Torture, as I understand it, is the process of inflicting indescribable pain, while offering the relief of that pain, in order to coerce. For a moment, the nurses coming into the room, offering phentanol and statin and epidurals, appeared to me like a dispassionate Jack Bauer from 24, offering an opportunity to end the pain. All one has to do is say Yes.

Indescribable pain is inhuman. Part of human experience is to be able to tell stories about our ordeals. But pain that defies words cannot be told of in story. It is so consuming and mind-altering that we cannot describe it. I have yet to meet a mother who can (or will?) describe the pain of childbirth. Childbirth, however, comes with a resultant child, whose appearance makes all the pain worth it. 

Torture is different.

Torture is inflicting pain on someone else--pain which will be so extreme that they cannot describe it later--without any resultant benefit to the sufferer. All that exists is the hope for an end to the pain, dangled paradoxically by the the one who inflicted the pain in the first place. Why would someone inflict, willingly, that kind of pain on another human being, then withold the solution? That someone must have placed something in a higher rank of importance than humanity; or determined that the victim of torture is no longer classified as human.
Either way, the use of torture must, on some level, destroy the humanity of those involved.

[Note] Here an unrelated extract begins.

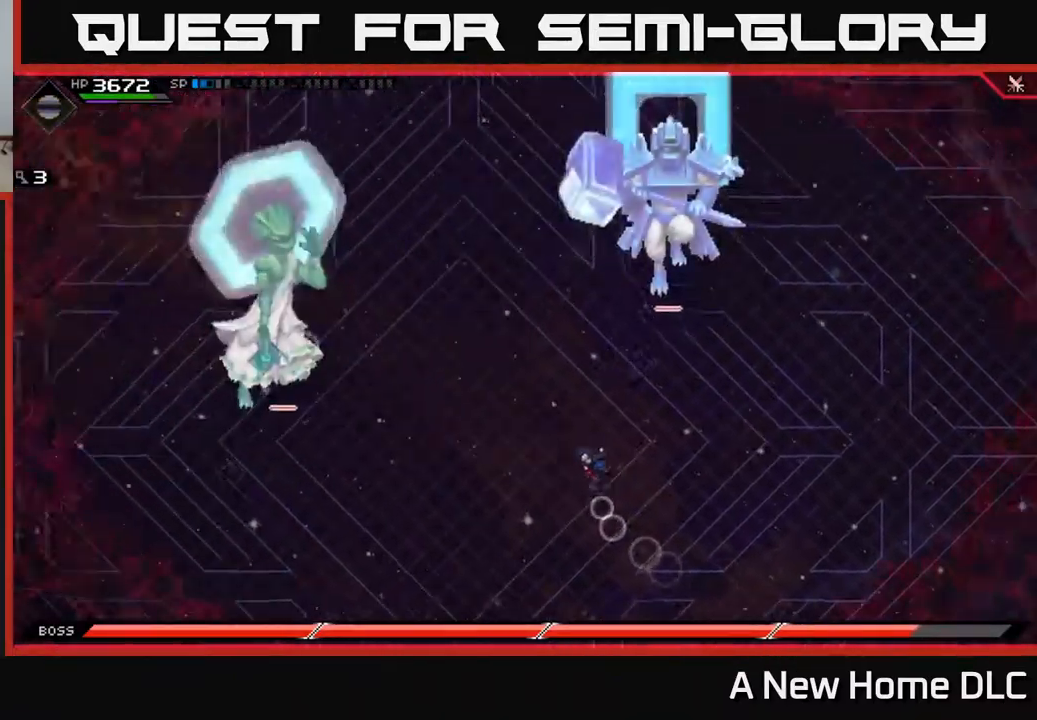
{"buttons": [], "left_stick": "down-right", "right_stick": "center", "events": [[100, "left_stick", "down-left"], [200, "left_stick", "down"], [300, "left_stick", "down-right"], [300, "right_stick", "up"], [384, "right_stick", "center"]]}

That's where my mind went during the transition phase. Perhaps the mental rabbit trail kept me from breaking up; perhaps the small refuge of terrible reflection gave me just enough stamina to hold my wife's hand through the worst part of labor. But I came back--back to witness the excruciation that visited her between phentanol-induced slumbers--and held back my own tears so that we could get to the final stage: pushing.

Her pushing stretched the limits of her endurance, just like mine had been pushed as a witness to the pain and fear. But her pushing had a greater human goal, something more than just the relief of pain that, by itself, seems unfair and senseless. She birthed into the world a new life, a new promise, a new hope: our little Gwendolyn Hope.

I hope it's a while before we have to go through that again. And maybe next time she'll threaten some part of my anatomy--I think it would be easier that way (thanks, Bill). Or perhaps this experience, now told in story, will prepare me for the next time. Until then, we're going to enjoy the fruit of labor: abundant life.

~emrys

1 comment:

Luke and Marla said...

Congratulations again, and thanks for the always-insightful ruminations.